=== EXTRACTED TEXT ===

Trying to increase biblical literacy in the church is a daunting task today.  It’s too bad that the translation that is most popular in my church makes the task more daunting.

4 thoughts on “Why I Hate the New International Version of the Bible

  1. Sam,
    There is a fundamentalist reading of the Bible on both the left and the right. You are being a fundamentalist of the left. I affirm the infallibility of the Bible in the tradition of the Westminster Confession. Every day this summer I am working on Cotton Mather’s way of reading the Bible. He believes in infallibility but would never trap himself with nit-picky issues like this. When he deals with nit-picky issues, he does so with a light heart looking at all the possible readings. Usually he offers options that resolve the issue–like a somewhat lesser Thomas Aquinas. The Bible’s infallibility is a long, strong, and broad tradition that requires a reader to listen, not hold a scalpel.

    By the way, the NIV translation practices are no different than all the paperback ancient texts I assign in my classes–Penguin Classics, Oxford, etc.

=== TASK REQUIREMENTS ===
A – Using the excerpt about the New International Version, decide whether each statement agrees with it: (i) The commenter affirms the Bible's infallibility in the tradition of the Westminster Confession. (ii) Cotton Mather rejected the Bible's infallibility. (iii) The commenter says NIV translation practices differ from those of the paperback ancient texts assigned in classes.
B – Reproduce the part of the excerpt about the New International Version that begins at the words "Trying to increase" and stops after "task more daunting.".

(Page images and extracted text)

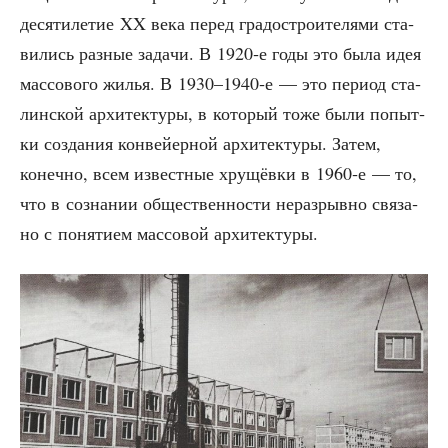
деся­ти­ле­тие XX века перед гра­до­стро­и­те­ля­ми ста­
ви­лись раз­ные зада­чи. В 1920‑е годы это была идея
мас­со­во­го жилья. В 1930–1940‑е — это пери­од ста­
лин­ской архи­тек­ту­ры, в кото­рый тоже были попыт­
ки созда­ния кон­вей­ер­ной архи­тек­ту­ры. Затем,
конеч­но, всем извест­ные хру­щёв­ки в 1960‑е — то,
что в созна­нии обще­ствен­но­сти нераз­рыв­но свя­за­
но с поня­ти­ем мас­со­вой архитектуры.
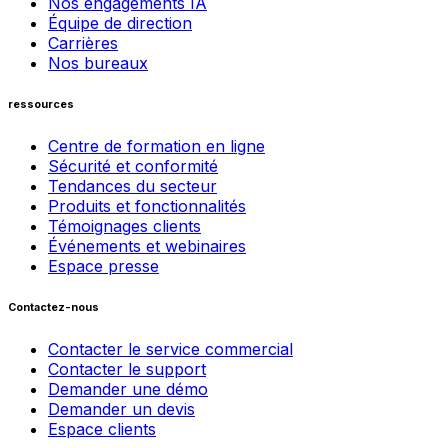
Nos engagements IA
Équipe de direction
Carrières
Nos bureaux
ressources
Centre de formation en ligne
Sécurité et conformité
Tendances du secteur
Produits et fonctionnalités
Témoignages clients
Événements et webinaires
Espace presse
Contactez-nous
Contacter le service commercial
Contacter le support
Demander une démo
Demander un devis
Espace clients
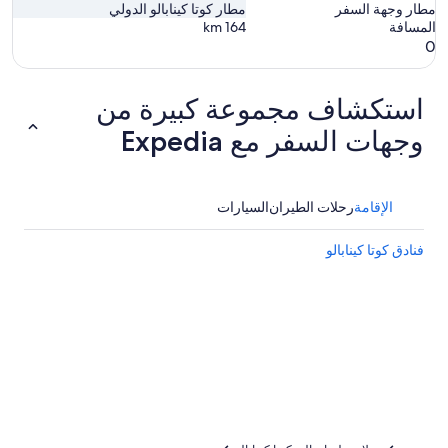
مطار وجهة السفر
مطار كوتا كينابالو الدولي
المسافة
164
km
0
استكشاف مجموعة كبيرة من
وجهات السفر مع Expedia
الإقامة
رحلات الطيران
السيارات
فنادق كوتا كينابالو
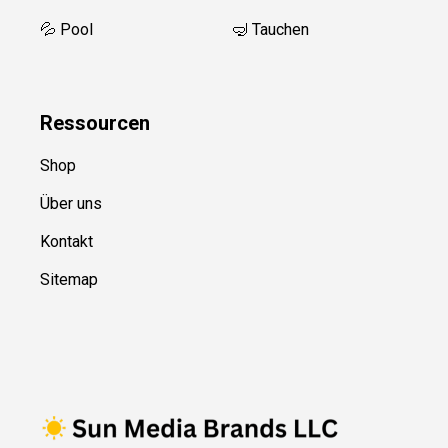
💦 Pool
🤿 Tauchen
Ressource
n
Shop
Über uns
Kontakt
Sitemap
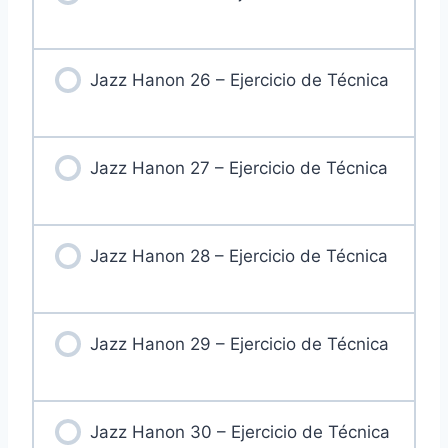
Jazz Hanon 26 – Ejercicio de Técnica
Jazz Hanon 27 – Ejercicio de Técnica
Jazz Hanon 28 – Ejercicio de Técnica
Jazz Hanon 29 – Ejercicio de Técnica
Jazz Hanon 30 – Ejercicio de Técnica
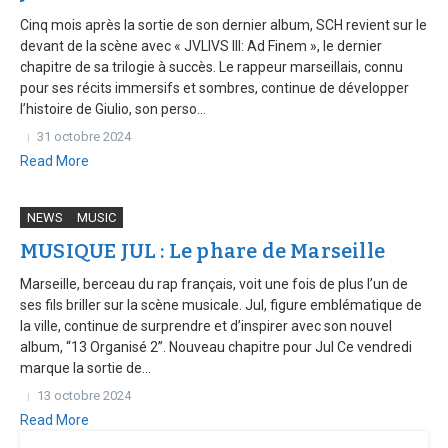
Cinq mois après la sortie de son dernier album, SCH revient sur le
devant de la scène avec « JVLIVS III: Ad Finem », le dernier
chapitre de sa trilogie à succès. Le rappeur marseillais, connu
pour ses récits immersifs et sombres, continue de développer
l’histoire de Giulio, son perso...
31 octobre 2024
Read More
NEWS
MUSIC
MUSIQUE JUL : Le phare de Marseille
Marseille, berceau du rap français, voit une fois de plus l’un de
ses fils briller sur la scène musicale. Jul, figure emblématique de
la ville, continue de surprendre et d’inspirer avec son nouvel
album, “13 Organisé 2”. Nouveau chapitre pour Jul Ce vendredi
marque la sortie de...
13 octobre 2024
Read More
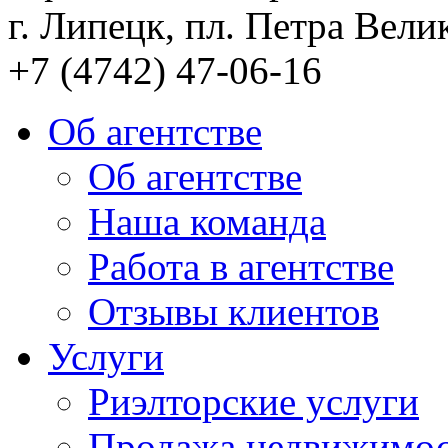
г. Липецк, пл. Петра Велик
+7 (4742) 47-06-16
Об агентстве
Об агентстве
Наша команда
Работа в агентстве
Отзывы клиентов
Услуги
Риэлторские услуги
Продажа недвижимо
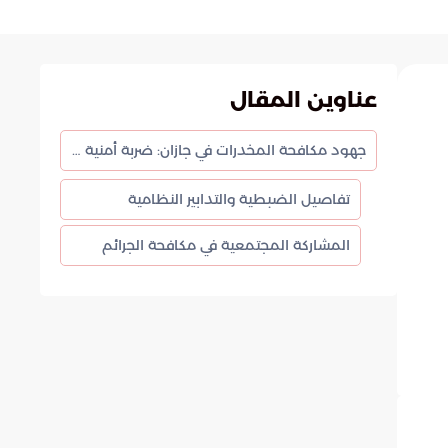
عناوين المقال
جهود مكافحة المخدرات في جازان: ضربة أمنية استباقية ضد مروجي السموم
تفاصيل الضبطية والتدابير النظامية
المشاركة المجتمعية في مكافحة الجرائم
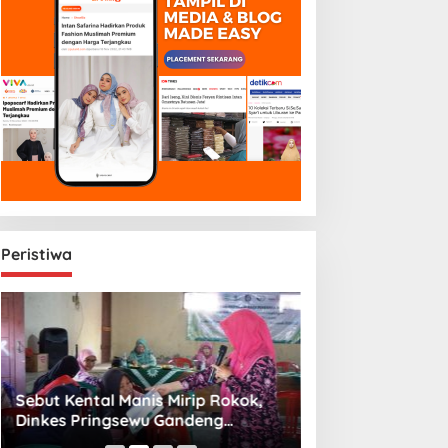
Peristiwa
Sebut Kental Manis Mirip Rokok,
Sambut Libur Sek
Dinkes Pringsewu Gandeng
Amiek Diyah Hib
Aisyiyah Desak Regulasi Gizi Anak
Melalui Aksi Jum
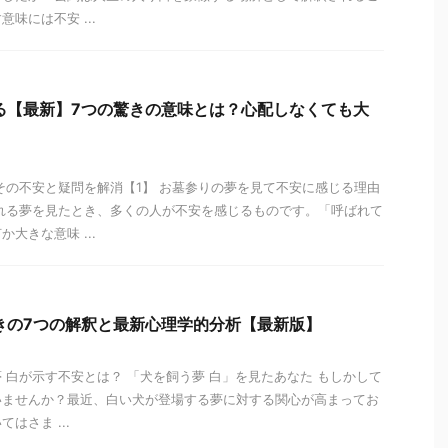
味には不安 ...
る【最新】7つの驚きの意味とは？心配しなくても大
その不安と疑問を解消【1】 お墓参りの夢を見て不安に感じる理由
れる夢を見たとき、多くの人が不安を感じるものです。「呼ばれて
大きな意味 ...
きの7つの解釈と最新心理学的分析【最新版】
夢 白が示す不安とは？ 「犬を飼う夢 白」を見たあなた もしかして
いませんか？最近、白い犬が登場する夢に対する関心が高まってお
はさま ...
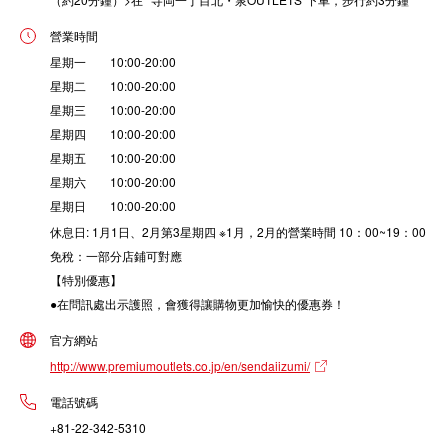
營業時間
星期一 10:00-20:00
星期二 10:00-20:00
星期三 10:00-20:00
星期四 10:00-20:00
星期五 10:00-20:00
星期六 10:00-20:00
星期日 10:00-20:00
休息日: 1月1日、2月第3星期四 ※1月，2月的營業時間 10：00~19：00
免稅：一部分店鋪可對應
【特別優惠】
●在問訊處出示護照，會獲得讓購物更加愉快的優惠券！
官方網站
http://www.premiumoutlets.co.jp/en/sendaiizumi/
電話號碼
+81-22-342-5310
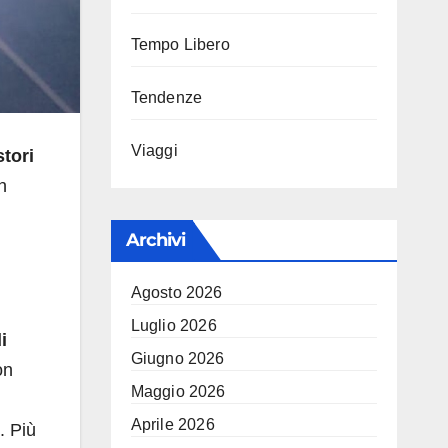
Tempo Libero
Tendenze
Viaggi
tori
n
Archivi
Agosto 2026
Luglio 2026
i
Giugno 2026
on
Maggio 2026
Aprile 2026
. Più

=== RESPONSES IN ORDER ===
A –
(i) Yes: "I affirm the infallibility of the Bible in the tradition of the Westminster Confession."
(ii) No: "He believes in infallibility but would never trap himself with nit-picky issues like this."
(iii) No: "the NIV translation practices are no different than all the paperback ancient texts I assign in my classes"

B –
Trying to increase biblical literacy in the church is a daunting task today.  It’s too bad that the translation that is most popular in my church makes the task more daunting.